Reference Implementation
The reference implementation serves as a proving ground for the inter-operability standards the system components need. While usable in its own right, it need not provide maximum performance, or even maximum usability (although good usability will undoubtedly hasten adoption). Built under a public license, it must also be freely-available so it can be used as the basis for augmented implementations.
The initial reference implementation encompasses the advice-giving and advice-receiving apps, along with the information-interchange standards. The subsequent implementation includes the advice-storage server implementation, along with the information-sharing standards.
The effort required to build that system can be broken down into several distinct spheres of activity:
Voting Advice Clients
One or more of:
- A mobile app that lets a voter get advice right at the polls.

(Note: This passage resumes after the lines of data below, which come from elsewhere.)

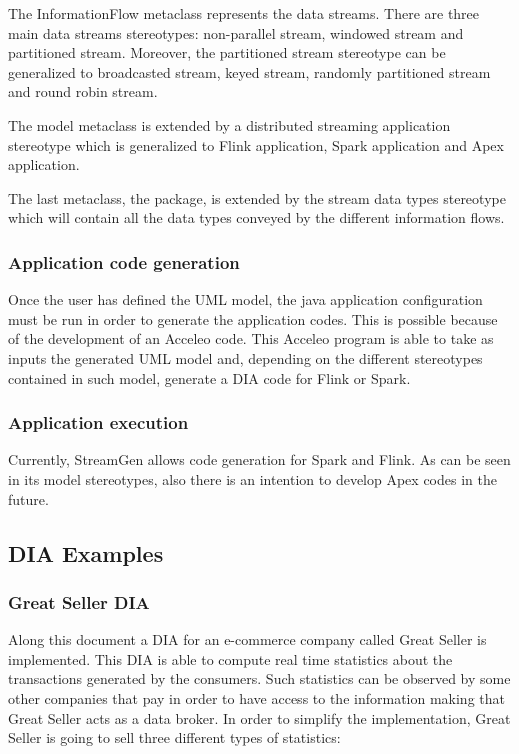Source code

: The InformationFlow metaclass represents the data streams. There are three main data streams stereotypes: non-parallel stream, windowed stream and partitioned stream. Moreover, the partitioned stream stereotype can be generalized to broadcasted stream, keyed stream, randomly partitioned stream and round robin stream.

The model metaclass is extended by a distributed streaming application stereotype which is generalized to Flink application, Spark application and Apex application.

The last metaclass, the package, is extended by the stream data types stereotype which will contain all the data types conveyed by the different information flows.

\subsubsection*{Application code generation}

Once the user has defined the UML model, the java application configuration must be run in order to generate the application codes. This is possible because of the development of an Acceleo code. This Acceleo program is able to take as inputs the generated UML model and, depending on the different stereotypes contained in such model, generate a DIA code for Flink or Spark.

\subsubsection*{Application execution}

Currently, StreamGen allows code generation for Spark and Flink. As can be seen in its model stereotypes, also there is an intention to develop Apex codes in the future.

\subsection{DIA Examples}

\subsubsection{Great Seller DIA}
Along this document a DIA for an e-commerce company called Great Seller is implemented. This DIA is able to compute real time statistics about the transactions generated by the consumers. Such statistics can be observed by some other companies that pay in order to have access to the information making that Great Seller acts as a data broker. In order to simplify the implementation, Great Seller is going to sell three different types of statistics:

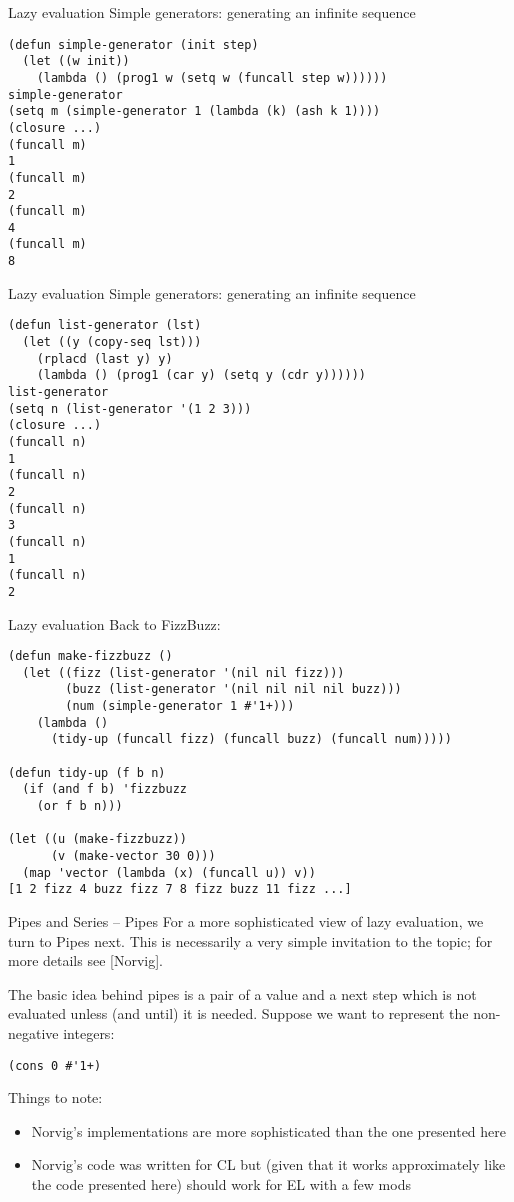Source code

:\documentclass[presentation]{beamer}
\begin{document}
\begin{frame}[fragile]{Lazy evaluation}
Simple generators: generating an infinite sequence
\begin{verbatim}
(defun simple-generator (init step)
  (let ((w init))
    (lambda () (prog1 w (setq w (funcall step w))))))
simple-generator
(setq m (simple-generator 1 (lambda (k) (ash k 1))))
(closure ...)
(funcall m)
1
(funcall m)
2
(funcall m)
4
(funcall m)
8
\end{verbatim}
\end{frame}

\begin{frame}[fragile]{Lazy evaluation}
Simple generators: generating an infinite sequence
\begin{verbatim}
(defun list-generator (lst)
  (let ((y (copy-seq lst)))
    (rplacd (last y) y)
    (lambda () (prog1 (car y) (setq y (cdr y))))))
list-generator
(setq n (list-generator '(1 2 3)))
(closure ...)
(funcall n)
1
(funcall n)
2
(funcall n)
3
(funcall n)
1
(funcall n)
2
\end{verbatim}
\end{frame}

\begin{frame}[fragile]{Lazy evaluation}
  Back to FizzBuzz:
\begin{verbatim}
(defun make-fizzbuzz ()
  (let ((fizz (list-generator '(nil nil fizz)))
        (buzz (list-generator '(nil nil nil nil buzz)))
        (num (simple-generator 1 #'1+)))
    (lambda ()
      (tidy-up (funcall fizz) (funcall buzz) (funcall num)))))

(defun tidy-up (f b n)
  (if (and f b) 'fizzbuzz
    (or f b n)))

(let ((u (make-fizzbuzz))
      (v (make-vector 30 0)))
  (map 'vector (lambda (x) (funcall u)) v))
[1 2 fizz 4 buzz fizz 7 8 fizz buzz 11 fizz ...]
\end{verbatim}
\end{frame}

\begin{frame}[fragile]{Pipes and Series -- Pipes}
  For a more sophisticated view of lazy evaluation, we turn to Pipes next.  This is necessarily a very simple invitation to the topic; for more details see [Norvig].

  \medskip
  The basic idea behind pipes is a pair of a value and a next step which is not evaluated unless (and until) it is needed.  Suppose we want to represent the non-negative integers:
\begin{verbatim}
(cons 0 #'1+)
\end{verbatim}
Things to note:
\begin{itemize}
\item Norvig's implementations are more sophisticated than the one presented here
\item Norvig's code was written for CL but (given that it works approximately like the code presented here) should work for EL with a few mods
\end{itemize}
\end{frame}
\end{document}
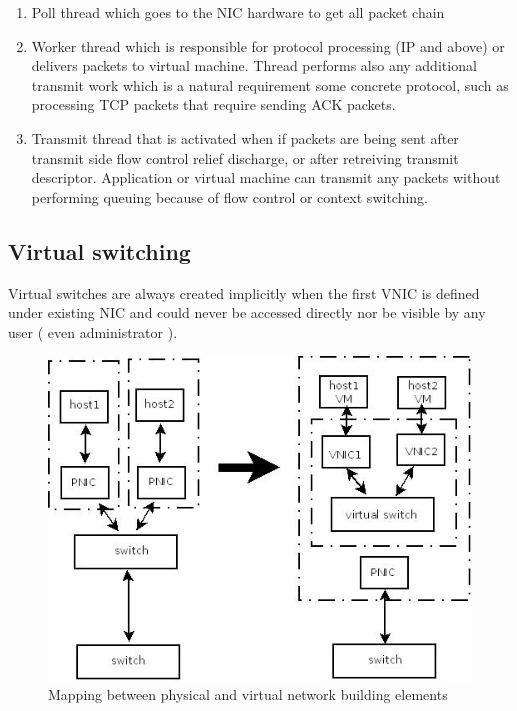 \documentclass[11pt]{book}
\begin{document}
			\begin{enumerate}
				\item{Poll thread which goes to the NIC hardware to get all packet chain}
				\item{Worker thread which is responsible for protocol processing (IP and above) or delivers packets to virtual machine. Thread performs also any additional transmit work which is a natural 
				requirement some concrete protocol, such as processing TCP packets that require sending ACK packets.}
				\item{Transmit thread that is activated when if packets are being sent after transmit side flow control relief discharge, or after retreiving transmit descriptor. Application or virtual 
				machine can transmit any packets without performing queuing because of flow control or context switching.}
			\end{enumerate}

    \subsection{Virtual switching}
			
			Virtual switches are always created implicitly when the first VNIC is defined under existing NIC and could never be accessed directly nor be visible by
			any user ( even administrator ). 
			
			\begin{figure}[H]
				\includegraphics[width=\textwidth]{img/physical_and_virtual_switches_mapping.jpeg}
				\caption{Mapping between physical and virtual network building elements}
			\end{figure}
			
\end{document}
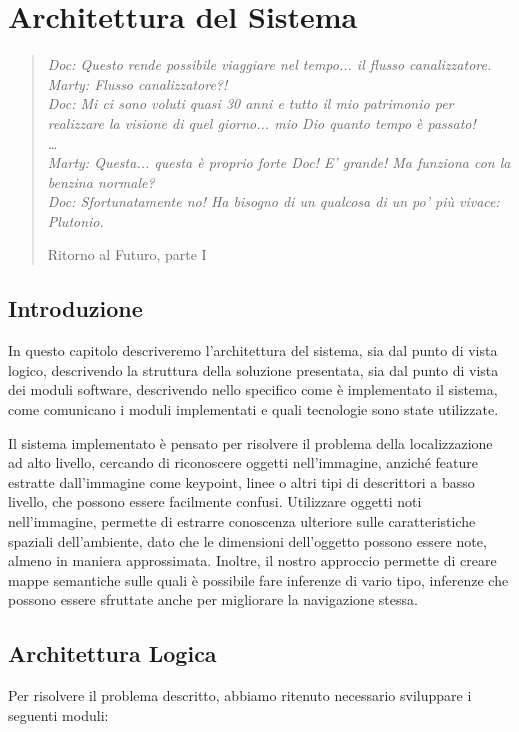 \chapter{Architettura del Sistema}
\label{cap:architettura}
\thispagestyle{empty}

\begin{quotation}
{\footnotesize
\noindent \emph{Doc: Questo rende possibile viaggiare nel tempo... il flusso canalizzatore.
Marty: Flusso canalizzatore?! \\
Doc: Mi ci sono voluti quasi 30 anni e tutto il mio patrimonio per realizzare la visione di quel giorno... mio Dio quanto tempo è passato! \\
\dots \\
Marty: Questa... questa è proprio forte Doc! E' grande! Ma funziona con la benzina normale? \\
Doc: Sfortunatamente no! Ha bisogno di un qualcosa di un po' più vivace: Plutonio.
}
\begin{flushright}
Ritorno al Futuro, parte I
\end{flushright}
}
\end{quotation}
\vspace{0.5cm}

\section{Introduzione}
In questo capitolo descriveremo l'architettura del sistema, sia dal punto di vista logico, descrivendo la struttura della soluzione presentata, sia dal punto di vista dei moduli software, descrivendo nello specifico come è implementato il sistema, come comunicano i moduli implementati e quali tecnologie sono state utilizzate.

Il sistema implementato è pensato per risolvere il problema della localizzazione ad alto livello, cercando di riconoscere oggetti nell'immagine, anziché feature estratte dall'immagine come keypoint, linee o altri tipi di descrittori a basso livello, che possono essere facilmente confusi. Utilizzare oggetti noti nell'immagine, permette di estrarre conoscenza ulteriore sulle caratteristiche spaziali dell'ambiente, dato che le dimensioni dell'oggetto possono essere note, almeno in maniera approssimata. Inoltre, il nostro approccio permette di creare mappe semantiche sulle quali è possibile fare inferenze di vario tipo, inferenze che possono essere sfruttate anche per migliorare la navigazione stessa.

\section{Architettura Logica}
Per risolvere il problema descritto, abbiamo ritenuto necessario sviluppare i seguenti moduli:

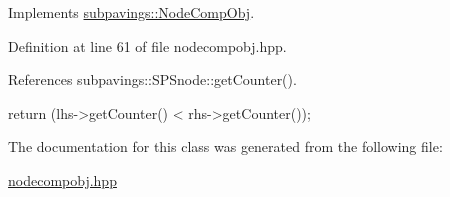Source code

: \-Implements \hyperlink{classsubpavings_1_1NodeCompObj_a121d53049c5ed1c0924313951d6aa630}{subpavings\-::\-Node\-Comp\-Obj}.



\-Definition at line 61 of file nodecompobj.\-hpp.



\-References subpavings\-::\-S\-P\-Snode\-::get\-Counter().


\begin{DoxyCode}
        { return (lhs->getCounter() < rhs->getCounter()); }
\end{DoxyCode}


\-The documentation for this class was generated from the following file\-:\begin{DoxyCompactItemize}
\item 
\hyperlink{nodecompobj_8hpp}{nodecompobj.\-hpp}\end{DoxyCompactItemize}
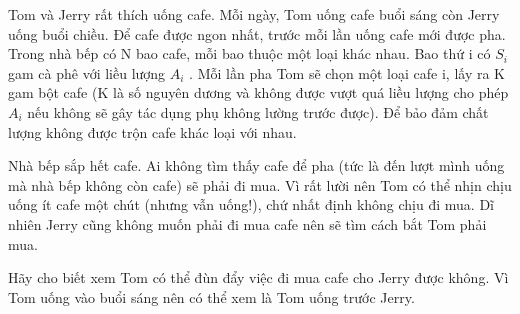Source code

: Tom và Jerry rất thích uống cafe. Mỗi ngày, Tom uống cafe buổi sáng còn Jerry uống buổi chiều. Để cafe được ngon nhất, trước mỗi lần uống cafe mới được pha. Trong nhà bếp có N bao cafe, mỗi bao thuộc một loại khác nhau. Bao thứ i có $S_{i}$ gam cà phê với liều lượng $A_{i}$ . Mỗi lần pha Tom sẽ chọn một loại cafe i, lấy ra K gam bột cafe (K là số nguyên dương và không được vượt quá liều lượng cho phép $A_{i}$ nếu không sẽ gây tác dụng phụ không lường trước được). Để bảo đảm chất lượng không được trộn cafe khác loại với nhau.

Nhà bếp sắp hết cafe. Ai không tìm thấy cafe để pha (tức là đến lượt mình uống mà nhà bếp không còn cafe) sẽ phải đi mua. Vì rất lười nên Tom có thể nhịn chịu uống ít cafe một chút (nhưng vẫn uống!), chứ nhất định không chịu đi mua. Dĩ nhiên Jerry cũng không muốn phải đi mua cafe nên sẽ tìm cách bắt Tom phải mua.

Hãy cho biết xem Tom có thể đùn đẩy việc đi mua cafe cho Jerry được không. Vì Tom uống vào buổi sáng nên có thể xem là Tom uống trước Jerry.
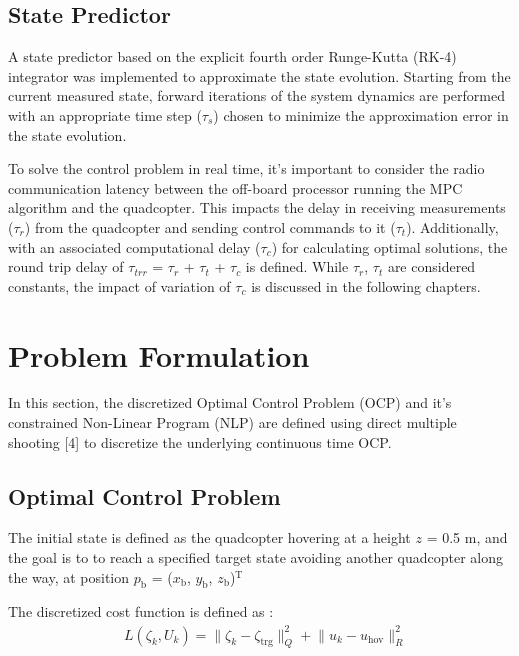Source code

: \documentclass[conference]{IEEEtran}
\begin{document}
\subsection{State Predictor}

A state predictor based on the explicit fourth order Runge-Kutta (RK-4) integrator was implemented to approximate the state evolution. Starting from the current measured state, forward iterations of the system dynamics are performed with an appropriate time step ($\tau_{s}$) chosen to minimize the approximation error in the state evolution.

To solve the control problem in real time, it's important to consider the radio communication latency between the off-board processor running the MPC algorithm and the quadcopter. This impacts the delay in receiving measurements ($\tau_{r}$) from the quadcopter and sending control commands to it ($\tau_{t}$). Additionally, with an associated computational delay ($\tau_{c}$) for calculating optimal solutions, the round trip delay of $\tau_{trr}$ = $\tau_r$ + $\tau_t$ + $\tau_c$ is defined. While $\tau_{r}$, $\tau_{t}$ are considered constants, the impact of variation of $\tau_{c}$ is discussed in the following chapters.

\section{Problem Formulation}\label{Section3}

In this section, the discretized Optimal Control Problem (OCP) and it's constrained Non-Linear Program (NLP) are defined using direct multiple shooting [4] to discretize the underlying continuous time OCP.

\subsection{Optimal Control Problem}

The initial state is defined as the quadcopter hovering at a height $z$ = 0.5 m, and the goal is to to reach a specified target state avoiding another quadcopter along the way, at position  $p_\mathrm{b}$ = ($x_\mathrm{b}$, $y_\mathrm{b}$, $z_\mathrm{b}$)$\mathrm{^{T}}$

The discretized cost function is defined as :
\begin{align}
	& L\left(\zeta_k, U_k\right) = \lVert \zeta_k - \zeta_{\mathrm{trg}} \rVert^2_Q + \lVert u_k - u_{\mathrm{hov}} \rVert^2_R
\end{align}
\end{document}
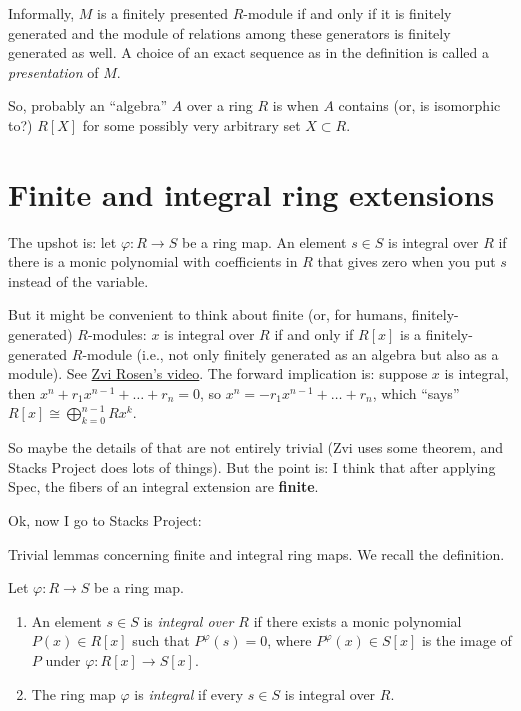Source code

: Informally, $M$ is a finitely presented $R$-module if and only if
it is finitely generated and the module of relations among these
generators is finitely generated as well.
A choice of an exact sequence as in the definition is called a
{\it presentation} of $M$.

So, probably an ``algebra'' $A$ over a ring  $R$ is when $A$ contains 
(or, is isomorphic to?)  $R[X]$ for some possibly very arbitrary set
 $X\subset R$.


\section{Finite and integral ring extensions}
\label{section-finite-ring-extensions}

\noindent
The upshot is: let $\varphi:R \to S$ be a ring map.
An element $s \in S$ is integral over $R$ if there
is a monic polynomial with coefficients in $R$
that gives zero when you put $s$ instead of the variable.

But it might be convenient to think about
finite (or, for humans, finitely-generated) $R$-modules:
$x$ is integral over $R$ if and only if $R[x]$
is a finitely-generated  $R$-module (i.e.,
not only finitely generated as an algebra
but also as a module).
See \href{
https://youtu.be/5fCHj80BQHw?si=o7tMC4tRsbBnwmJi}{Zvi Rosen's video}.
The forward implication is: suppose $x$ is integral,
then $x^n+r_1x^{n-1}+\ldots+r_n=0$, so
$x^n=-r_1x^{n-1}+\ldots+r_n$,
which ``says'' $R[x] \cong \bigoplus_{k=0}^{n-1}Rx^k$.

So maybe the details of that are not entirely trivial (Zvi uses some theorem,
and Stacks Project does lots of things).
But the point is: I think that after applying Spec,
the fibers of an integral extension are {\bf finite}.

Ok, now I go to Stacks Project:

\medskip\noindent
Trivial lemmas concerning finite and integral ring maps.
We recall the definition.

\begin{definition}
\label{definition-integral-ring-map}
Let $\varphi : R \to S$ be a ring map.
\begin{enumerate}
\item An element $s \in S$
is {\it integral over $R$} if there exists a monic
polynomial $P(x) \in R[x]$ such that
$P^\varphi(s) = 0$, where $P^\varphi(x) \in S[x]$
is the image of $P$ under $\varphi : R[x] \to S[x]$.
\item  The ring map $\varphi$ is {\it integral}
if every $s \in S$ is integral over $R$.
\end{enumerate}
\end{definition}

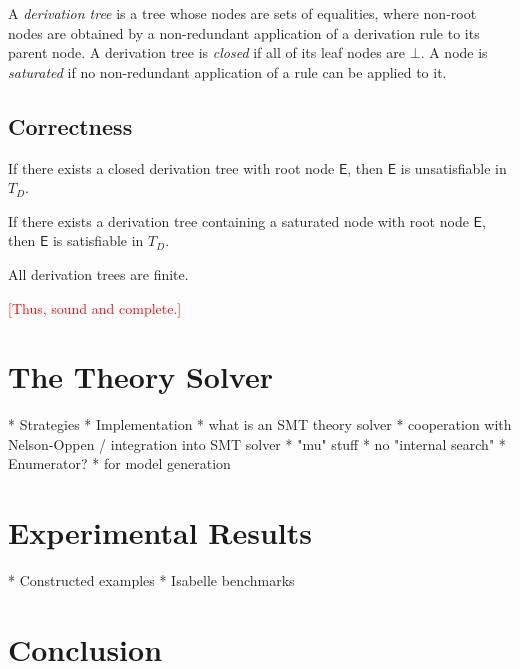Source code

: \documentclass[a4paper,oribibl,envcountsame,draft]{llncs}
\newcommand{\Ec}{\mathsf{E}}
\newcommand{\rem}[1]{\textcolor{red}{[#1]}}
\newcommand{\thD}{T_{D}}
\begin{document}
A \emph{derivation tree} is a tree whose nodes are sets of equalities, where non-root nodes are obtained by a non-redundant application of a derivation rule to its parent node.
A derivation tree is \emph{closed} if all of its leaf nodes are $\bot$.
A node is \emph{saturated} if no non-redundant application of a rule can be applied to it.
  

\subsection{Correctness}

\begin{lemma}
If there exists a closed derivation tree with root node $\Ec$, then $\Ec$ is unsatisfiable in $\thD$.
\end{lemma}

\begin{lemma}
If there exists a derivation tree containing a saturated node with root node $\Ec$, then $\Ec$ is satisfiable in $\thD$.
\end{lemma}

\begin{lemma}[Termination]
All derivation trees are finite.
\end{lemma}

\rem{Thus, sound and complete.}
  
\section{The Theory Solver}
\label{sec:the-theory-solver}

  * Strategies
  * Implementation
    * what is an SMT theory solver
    * cooperation with Nelson-Oppen / integration into SMT solver
    * "mu" stuff
    * no "internal search"
  * Enumerator?
    * for model generation


\section{Experimental Results}
\label{sec:experimental-results}

  * Constructed examples
  * Isabelle benchmarks

\section{Conclusion}
\label{sec:conclusion}
\end{document}
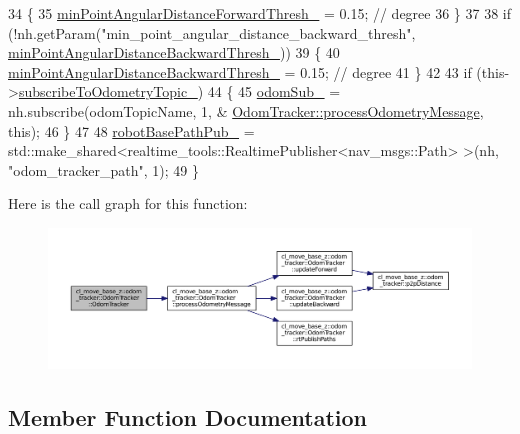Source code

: \begin{DoxyCode}
34     \{
35         \hyperlink{classcl__move__base__z_1_1odom__tracker_1_1OdomTracker_a3567ebfbc56db63e0fad52e0c4936c30}{minPointAngularDistanceForwardThresh\_} = 0.15; \textcolor{comment}{// degree}
36     \}
37 
38     \textcolor{keywordflow}{if} (!nh.getParam(\textcolor{stringliteral}{"min\_point\_angular\_distance\_backward\_thresh"}, 
      \hyperlink{classcl__move__base__z_1_1odom__tracker_1_1OdomTracker_a2d166d65e97d4aa7851c45fd81985a85}{minPointAngularDistanceBackwardThresh\_}))
39     \{
40         \hyperlink{classcl__move__base__z_1_1odom__tracker_1_1OdomTracker_a2d166d65e97d4aa7851c45fd81985a85}{minPointAngularDistanceBackwardThresh\_} = 0.15; \textcolor{comment}{// degree}
41     \}
42 
43     \textcolor{keywordflow}{if} (this->\hyperlink{classcl__move__base__z_1_1odom__tracker_1_1OdomTracker_afbe614b53a1493eb8268b8ea65b5b93a}{subscribeToOdometryTopic\_})
44     \{
45         \hyperlink{classcl__move__base__z_1_1odom__tracker_1_1OdomTracker_ab55df0e91246e43dff80912dc35a4fee}{odomSub\_} = nh.subscribe(odomTopicName, 1, &
      \hyperlink{classcl__move__base__z_1_1odom__tracker_1_1OdomTracker_a12c5a839cfde2e8f2f55a5e0c9647b18}{OdomTracker::processOdometryMessage}, \textcolor{keyword}{this});
46     \}
47 
48     \hyperlink{classcl__move__base__z_1_1odom__tracker_1_1OdomTracker_a40a7cbb6bb6595e250e7c685c781613b}{robotBasePathPub\_} = std::make\_shared<realtime\_tools::RealtimePublisher<nav\_msgs::Path>
      >(nh, \textcolor{stringliteral}{"odom\_tracker\_path"}, 1);
49 \}
\end{DoxyCode}


Here is the call graph for this function\+:
\nopagebreak
\begin{figure}[H]
\begin{center}
\leavevmode
\includegraphics[width=350pt]{classcl__move__base__z_1_1odom__tracker_1_1OdomTracker_ae3a5615aa45b7acf11e650e98ab10950_cgraph}
\end{center}
\end{figure}




\subsection{Member Function Documentation}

- A desktop app that lets a voter get advice, make their selections, and print out a voting “cheat sheet”.
Voting Advice Providers
One or more ways to select a ballot item from the universe of existing tags, and make a recommendation:
- A WordPress plugin.
- A desktop app.
Voting Advice Interchange Standards
This part of the organization manages and publishes the standards that allow advice providers to reach advice clients, and vice versa. Responsible for the definition of the RSS interchange definitions, and for the overall format of the voting advice hashtags, which allows people in Louisiana, for example to create tags with fear of conflict with tags created anywhere else in the nation. This critical part of the effort makes it possible for other client programs and provider programs to be created, with different interfaces and user styles, all of which will tend to hasten adoption.
Voting Advice Tags
While many client and provider programs can and should be created, the hash tags used to deliver voting advice need to be set by a single organization. That organization can be distributed, however. There can be a national organization and an organization in each state, for example. Larger states may then have sub-organizations of their own, each responsible for given districts. Within the namespace carved out for them by the hashtag-definition standard, each organization is free to define tags that make sense for their voters. The resulting definitions then need to be delivered to and stored by the main organization — which will eventually split into two, one for the nation and as a global international organization that coordinates defintions from different countries.
Voting Advice Storage Server
To keep the development effort manageable, the storage server can be implemented in two phases:
- The initial implementation (simpler)
- The reference implementation (complete)
Initial Implementation (Stage 1)
This server stores the hashtags that are used to coordinate advice. Those hashtags are then made available to client and provider programs. In addition, advice pushed by a provider program, may need to be stored on the server, so it that all advice is available to late-adopting voter.
If recommendations are stored by provider programs, and clients can get “all advice from a given date”, then the server doesn’t need to store advice given providers. In that case, the server stores the hash tags that allow for interchange, and provides descriptions for them. This implementation might also respond to requests for lists tags — for example, all tags for a given state, or all applicable tags for a given address and zip code.
On the other hand, if recommendations act more like RSS feeds with more “transient” postings, the server storage will be necessary.
Reference Implementation (Stage 2)
At the outset, the storage server is not part of the reference implementation. To be effective, the system needs to ensure that all advice is available to all users. The most efficient way to accomplish that goal at the start is to have a single server where information is stored.
But the system eventually needs to be fully distributed, just like the web, so there is no single point of failure, which means the system can’t be taken down by a single event, whether natural or intentional. In Stage 2, then, the storage server becomes a reference implementation that works like DNS servers, which propagate their information to one another.
In this implementation, requests for tags might well be coordinated among specialized servers, where each server handles the tags for one or more states. In California, for example, the street address and zip code are sufficient to identify all of the tags used in an upcoming ballot (as demonstrated by the Smart Voter site, sponsored by the League of Women Voters). But if it were the case that not all states follow that rule, then remote server run by the part of the organization that manages hash tags in that area.